Search the data for the string "size", and report each line where it is found.
··· Task input
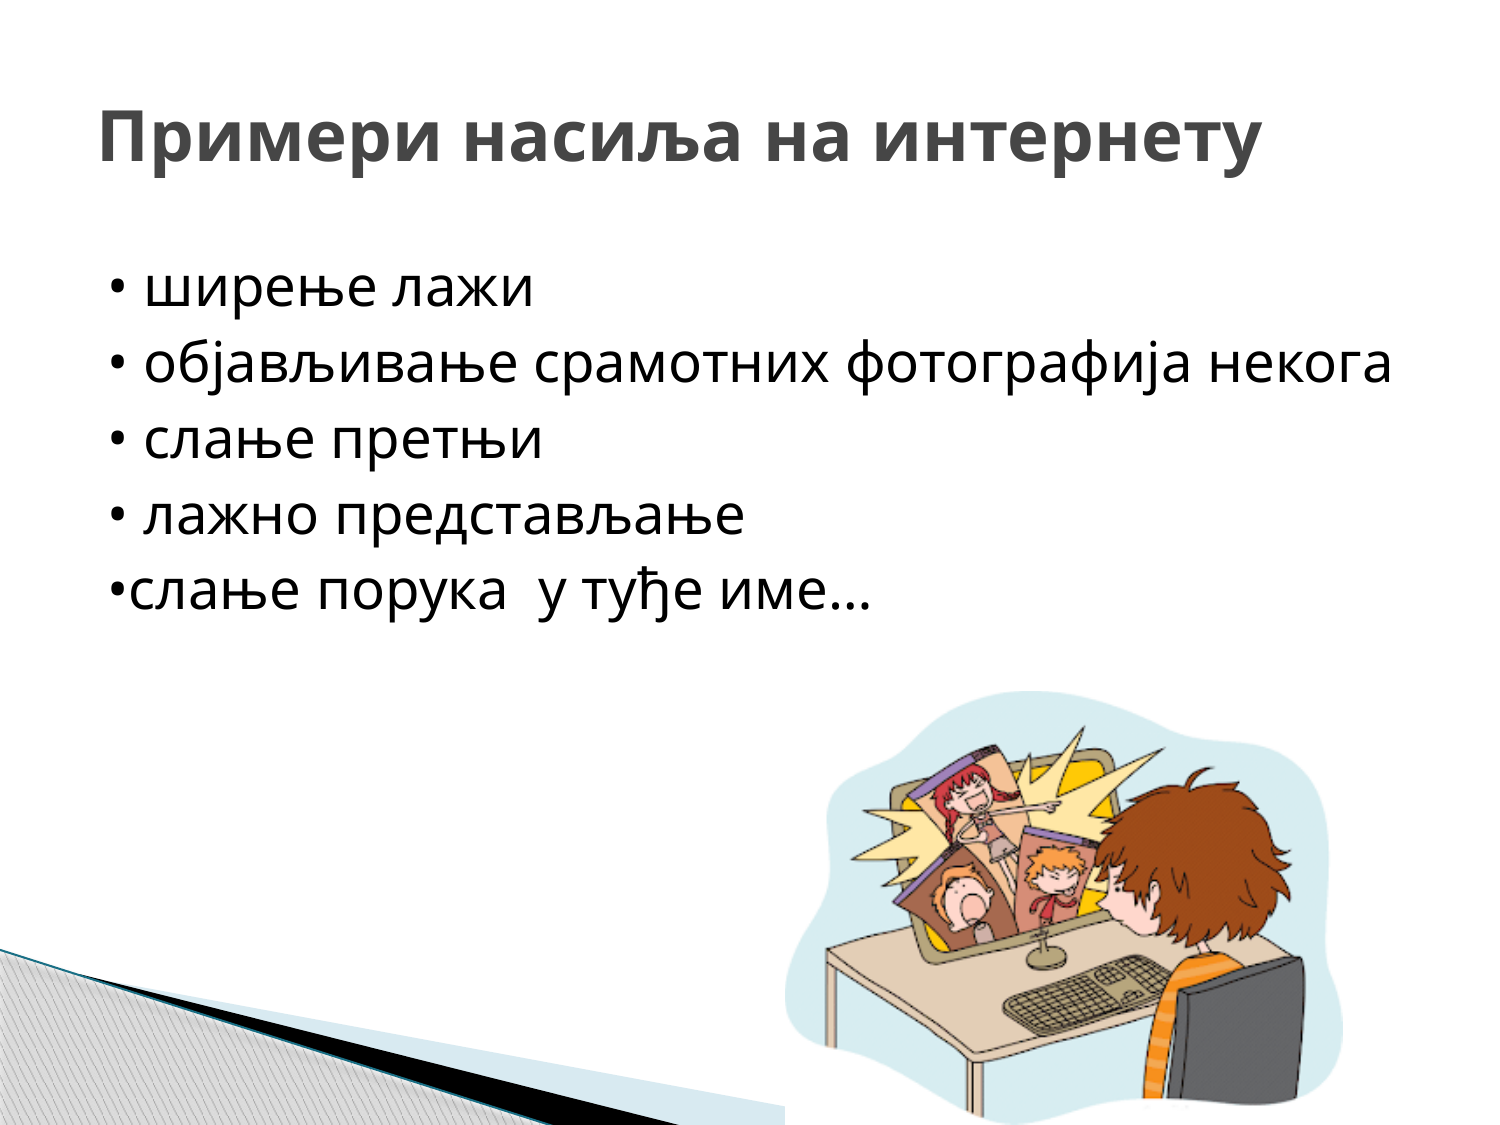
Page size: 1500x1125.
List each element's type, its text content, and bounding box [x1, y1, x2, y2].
······
··· Task input
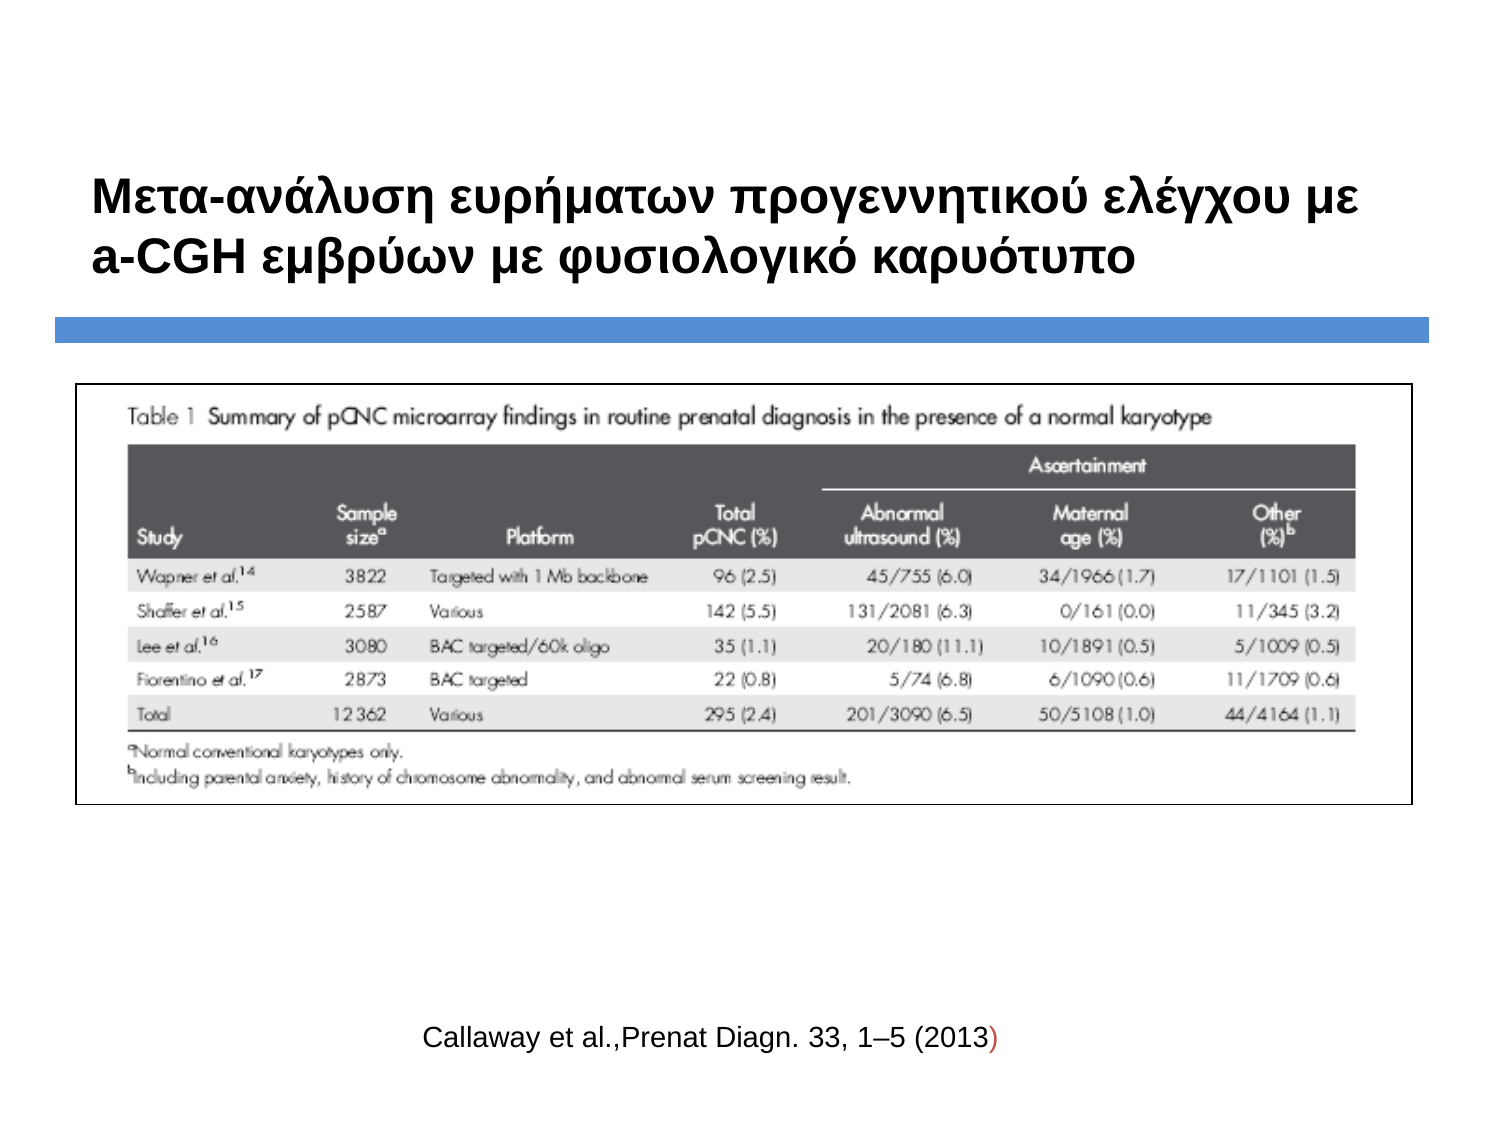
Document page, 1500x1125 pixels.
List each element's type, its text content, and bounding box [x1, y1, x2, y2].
······
··· Task input
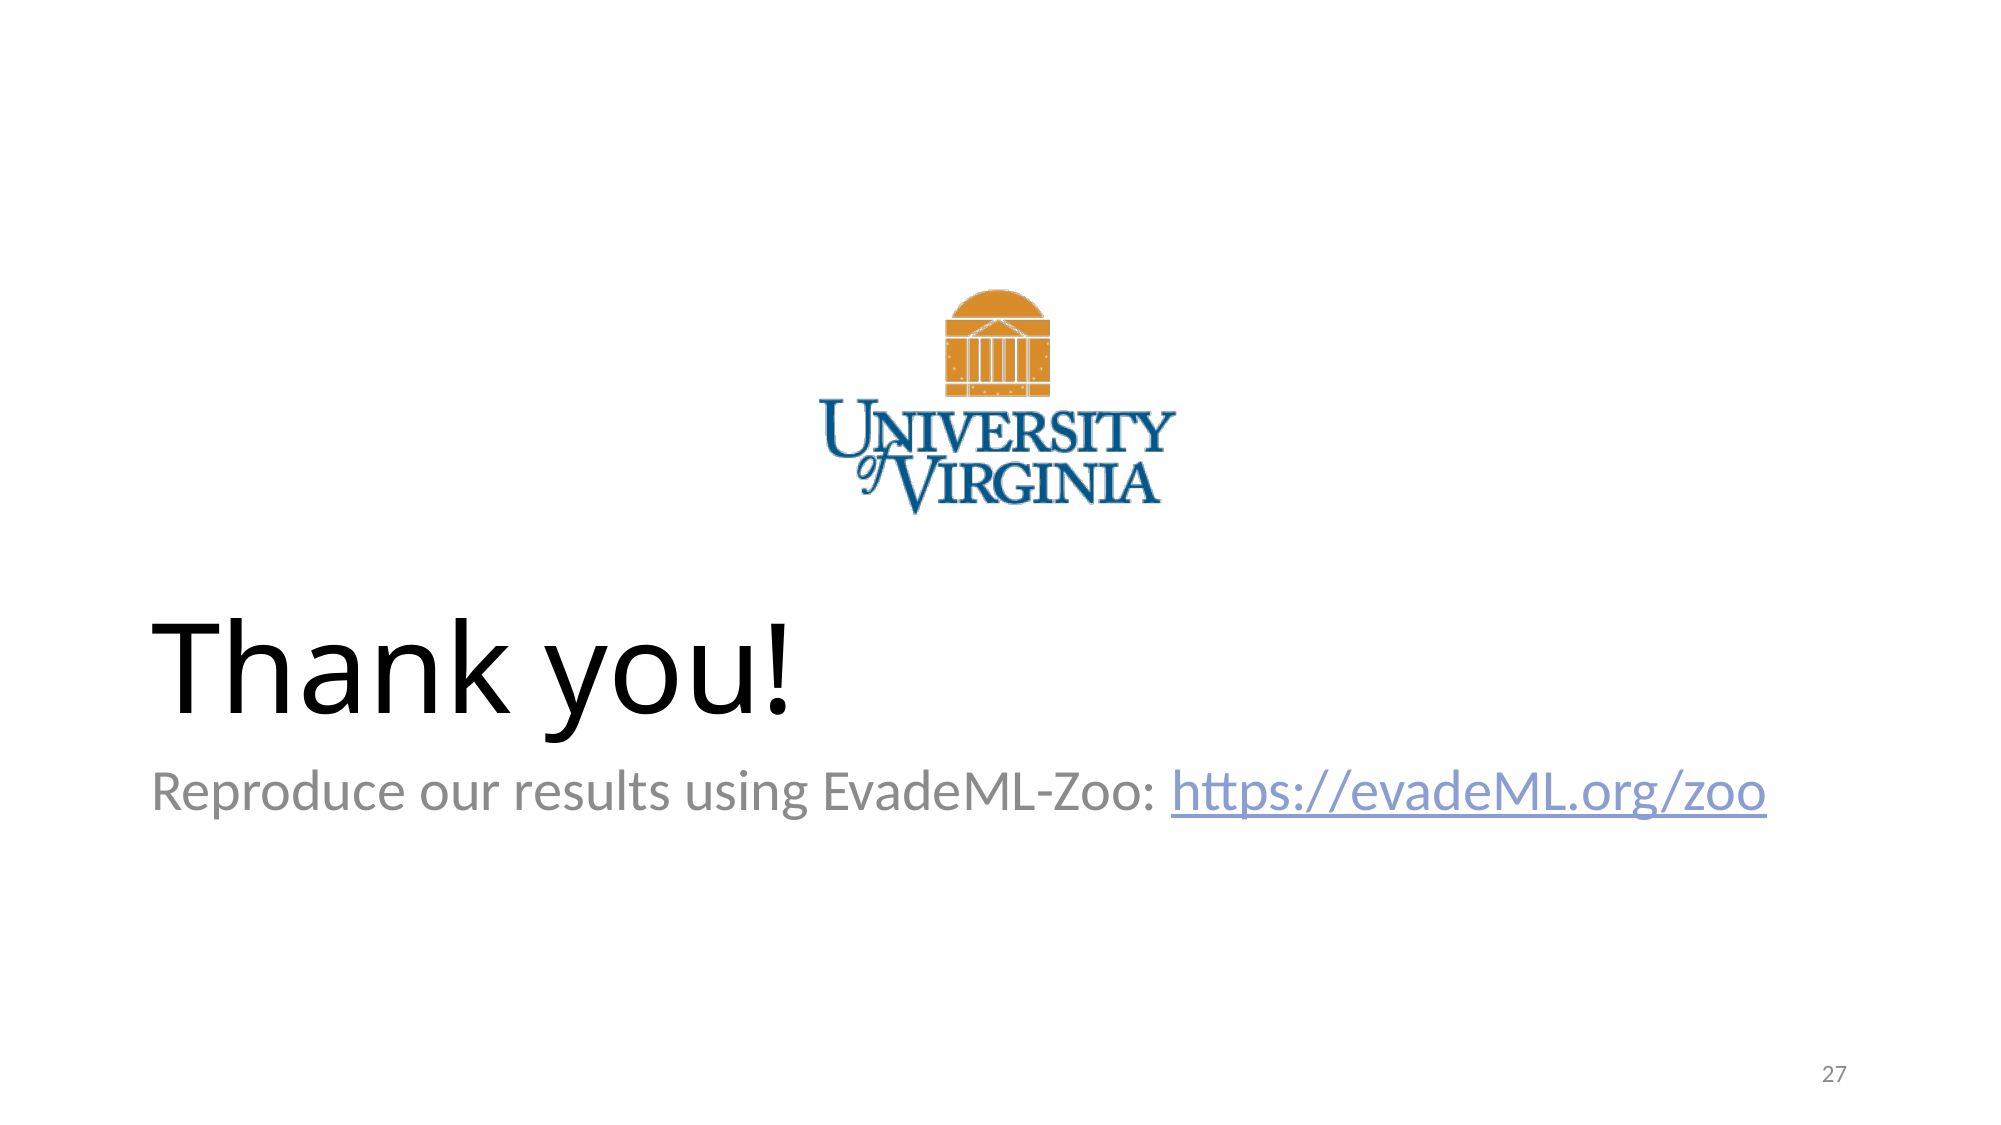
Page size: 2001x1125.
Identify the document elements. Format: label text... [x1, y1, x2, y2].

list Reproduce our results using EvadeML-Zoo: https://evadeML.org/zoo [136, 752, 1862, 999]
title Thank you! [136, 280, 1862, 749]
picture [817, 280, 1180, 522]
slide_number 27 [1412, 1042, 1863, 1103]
······
● **Answer section**
Page size: 1500x1125.
Page size: 2001x1125.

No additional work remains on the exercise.